## What you will do
Reproduce, exactly, the lines of the material below from the line containing "oder externem GPS-Modus" through the line containing "Kartenansicht und Satellitenbild hin und", with both end lines included and nothing else.

## Input for this task
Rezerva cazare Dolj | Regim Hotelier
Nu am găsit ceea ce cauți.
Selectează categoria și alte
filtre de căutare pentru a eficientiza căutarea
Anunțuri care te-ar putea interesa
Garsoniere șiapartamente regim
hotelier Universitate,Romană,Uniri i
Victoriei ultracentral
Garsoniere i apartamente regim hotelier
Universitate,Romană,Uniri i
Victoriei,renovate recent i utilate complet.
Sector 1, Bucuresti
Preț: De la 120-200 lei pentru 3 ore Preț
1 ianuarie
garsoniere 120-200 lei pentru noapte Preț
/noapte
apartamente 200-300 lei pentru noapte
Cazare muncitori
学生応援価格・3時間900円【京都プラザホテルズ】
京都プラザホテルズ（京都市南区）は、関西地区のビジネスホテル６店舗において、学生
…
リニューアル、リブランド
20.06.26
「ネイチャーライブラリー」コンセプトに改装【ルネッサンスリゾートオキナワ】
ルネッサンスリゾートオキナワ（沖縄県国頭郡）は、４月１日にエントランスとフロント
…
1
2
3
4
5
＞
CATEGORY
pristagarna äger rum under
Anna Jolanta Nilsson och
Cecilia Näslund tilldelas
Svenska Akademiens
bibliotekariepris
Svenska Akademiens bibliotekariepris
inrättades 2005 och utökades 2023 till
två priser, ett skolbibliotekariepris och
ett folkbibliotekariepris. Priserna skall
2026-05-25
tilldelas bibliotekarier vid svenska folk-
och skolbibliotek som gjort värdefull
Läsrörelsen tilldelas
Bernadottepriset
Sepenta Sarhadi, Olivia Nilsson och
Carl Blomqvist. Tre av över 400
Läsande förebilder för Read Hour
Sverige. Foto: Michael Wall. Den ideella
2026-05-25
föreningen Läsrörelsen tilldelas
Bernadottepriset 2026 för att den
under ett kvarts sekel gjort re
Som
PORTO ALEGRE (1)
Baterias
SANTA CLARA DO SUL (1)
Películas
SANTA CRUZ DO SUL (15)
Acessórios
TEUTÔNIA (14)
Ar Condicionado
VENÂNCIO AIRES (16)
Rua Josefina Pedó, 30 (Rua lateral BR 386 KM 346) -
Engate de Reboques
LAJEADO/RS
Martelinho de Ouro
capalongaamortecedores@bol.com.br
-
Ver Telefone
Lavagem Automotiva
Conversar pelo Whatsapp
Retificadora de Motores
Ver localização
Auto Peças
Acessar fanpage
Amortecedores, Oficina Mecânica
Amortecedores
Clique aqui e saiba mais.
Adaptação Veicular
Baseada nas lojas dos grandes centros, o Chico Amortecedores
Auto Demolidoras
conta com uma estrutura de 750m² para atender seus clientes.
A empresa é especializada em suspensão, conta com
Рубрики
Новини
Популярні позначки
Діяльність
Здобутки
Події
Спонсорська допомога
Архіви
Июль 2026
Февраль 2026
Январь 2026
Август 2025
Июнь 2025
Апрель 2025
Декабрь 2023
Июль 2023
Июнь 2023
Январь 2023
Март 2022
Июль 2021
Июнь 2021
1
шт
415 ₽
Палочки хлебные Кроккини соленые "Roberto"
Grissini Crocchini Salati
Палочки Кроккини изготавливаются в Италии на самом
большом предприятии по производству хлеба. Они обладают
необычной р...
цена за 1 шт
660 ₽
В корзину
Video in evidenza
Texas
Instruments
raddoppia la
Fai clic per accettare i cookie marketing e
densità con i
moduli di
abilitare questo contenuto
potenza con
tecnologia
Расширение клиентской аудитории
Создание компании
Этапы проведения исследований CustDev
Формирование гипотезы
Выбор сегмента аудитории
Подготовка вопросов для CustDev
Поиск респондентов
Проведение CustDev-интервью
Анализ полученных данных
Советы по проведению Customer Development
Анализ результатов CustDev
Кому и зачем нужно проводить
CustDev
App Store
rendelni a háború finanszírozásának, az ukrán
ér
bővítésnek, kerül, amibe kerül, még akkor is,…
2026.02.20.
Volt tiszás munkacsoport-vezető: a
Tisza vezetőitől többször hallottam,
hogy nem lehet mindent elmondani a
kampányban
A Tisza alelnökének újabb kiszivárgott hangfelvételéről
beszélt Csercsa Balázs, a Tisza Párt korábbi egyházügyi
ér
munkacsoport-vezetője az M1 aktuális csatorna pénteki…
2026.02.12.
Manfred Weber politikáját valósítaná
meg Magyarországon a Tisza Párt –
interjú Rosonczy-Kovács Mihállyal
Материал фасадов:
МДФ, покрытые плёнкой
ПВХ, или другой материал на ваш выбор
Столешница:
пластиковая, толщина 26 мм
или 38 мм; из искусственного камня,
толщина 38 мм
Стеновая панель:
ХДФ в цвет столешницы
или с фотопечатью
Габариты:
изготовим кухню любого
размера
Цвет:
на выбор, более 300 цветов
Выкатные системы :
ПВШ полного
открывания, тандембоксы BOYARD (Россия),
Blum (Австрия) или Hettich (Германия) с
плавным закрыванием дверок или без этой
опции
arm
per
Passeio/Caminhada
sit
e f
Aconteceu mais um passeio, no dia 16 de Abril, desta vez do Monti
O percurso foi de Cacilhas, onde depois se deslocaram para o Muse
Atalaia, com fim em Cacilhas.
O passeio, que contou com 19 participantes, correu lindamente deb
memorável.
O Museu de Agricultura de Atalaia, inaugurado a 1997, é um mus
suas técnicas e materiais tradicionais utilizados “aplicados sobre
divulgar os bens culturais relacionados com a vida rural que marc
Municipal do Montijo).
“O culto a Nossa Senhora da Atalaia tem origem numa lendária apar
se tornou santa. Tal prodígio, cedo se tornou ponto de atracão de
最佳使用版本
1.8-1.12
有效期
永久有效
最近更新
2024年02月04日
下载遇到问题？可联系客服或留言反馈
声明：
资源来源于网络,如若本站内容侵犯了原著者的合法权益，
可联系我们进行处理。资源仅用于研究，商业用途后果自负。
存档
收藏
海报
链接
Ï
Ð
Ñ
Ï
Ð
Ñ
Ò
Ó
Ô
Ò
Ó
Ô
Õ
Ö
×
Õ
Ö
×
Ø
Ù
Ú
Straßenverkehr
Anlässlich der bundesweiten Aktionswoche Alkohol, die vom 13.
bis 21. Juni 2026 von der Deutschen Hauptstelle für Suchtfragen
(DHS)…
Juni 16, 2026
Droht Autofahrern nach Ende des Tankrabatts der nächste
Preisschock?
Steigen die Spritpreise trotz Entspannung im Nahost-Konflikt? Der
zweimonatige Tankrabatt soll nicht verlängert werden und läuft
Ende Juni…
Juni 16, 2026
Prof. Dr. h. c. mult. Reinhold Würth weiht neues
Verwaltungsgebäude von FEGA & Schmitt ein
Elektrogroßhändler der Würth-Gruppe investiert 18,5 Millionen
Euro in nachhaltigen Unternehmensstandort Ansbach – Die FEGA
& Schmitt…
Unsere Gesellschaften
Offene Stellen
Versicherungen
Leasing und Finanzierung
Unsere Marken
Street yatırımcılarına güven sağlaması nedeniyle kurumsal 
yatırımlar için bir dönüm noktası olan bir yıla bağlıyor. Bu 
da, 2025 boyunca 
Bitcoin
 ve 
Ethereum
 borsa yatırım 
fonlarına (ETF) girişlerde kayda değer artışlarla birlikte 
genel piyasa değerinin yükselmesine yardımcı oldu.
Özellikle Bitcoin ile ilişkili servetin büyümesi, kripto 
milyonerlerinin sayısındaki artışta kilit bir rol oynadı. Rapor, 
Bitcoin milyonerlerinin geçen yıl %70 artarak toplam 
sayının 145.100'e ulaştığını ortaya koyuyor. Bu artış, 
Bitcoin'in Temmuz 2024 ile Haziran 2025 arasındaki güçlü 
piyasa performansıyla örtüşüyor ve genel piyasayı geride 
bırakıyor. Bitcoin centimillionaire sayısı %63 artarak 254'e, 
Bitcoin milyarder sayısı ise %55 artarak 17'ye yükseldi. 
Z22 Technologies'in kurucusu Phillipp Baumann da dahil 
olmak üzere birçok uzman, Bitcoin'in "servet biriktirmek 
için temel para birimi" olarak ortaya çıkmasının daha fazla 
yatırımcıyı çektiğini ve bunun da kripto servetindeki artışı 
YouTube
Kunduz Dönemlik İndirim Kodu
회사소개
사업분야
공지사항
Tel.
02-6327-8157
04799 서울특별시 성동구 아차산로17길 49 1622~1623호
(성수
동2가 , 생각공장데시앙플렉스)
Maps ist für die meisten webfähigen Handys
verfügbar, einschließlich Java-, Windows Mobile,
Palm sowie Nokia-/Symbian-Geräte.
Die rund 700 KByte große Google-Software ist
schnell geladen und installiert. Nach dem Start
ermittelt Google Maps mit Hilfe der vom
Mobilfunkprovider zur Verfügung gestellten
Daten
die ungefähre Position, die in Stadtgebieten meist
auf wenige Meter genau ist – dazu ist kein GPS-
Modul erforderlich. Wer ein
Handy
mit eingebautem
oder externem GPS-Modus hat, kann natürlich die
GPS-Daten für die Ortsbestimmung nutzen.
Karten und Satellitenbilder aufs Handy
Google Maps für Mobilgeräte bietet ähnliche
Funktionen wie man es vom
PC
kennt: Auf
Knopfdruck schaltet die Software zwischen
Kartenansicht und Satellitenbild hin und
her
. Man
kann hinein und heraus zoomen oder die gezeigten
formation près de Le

## Output of the task
oder externem GPS-Modus hat, kann natürlich die
GPS-Daten für die Ortsbestimmung nutzen.
Karten und Satellitenbilder aufs Handy
Google Maps für Mobilgeräte bietet ähnliche
Funktionen wie man es vom
PC
kennt: Auf
Knopfdruck schaltet die Software zwischen
Kartenansicht und Satellitenbild hin und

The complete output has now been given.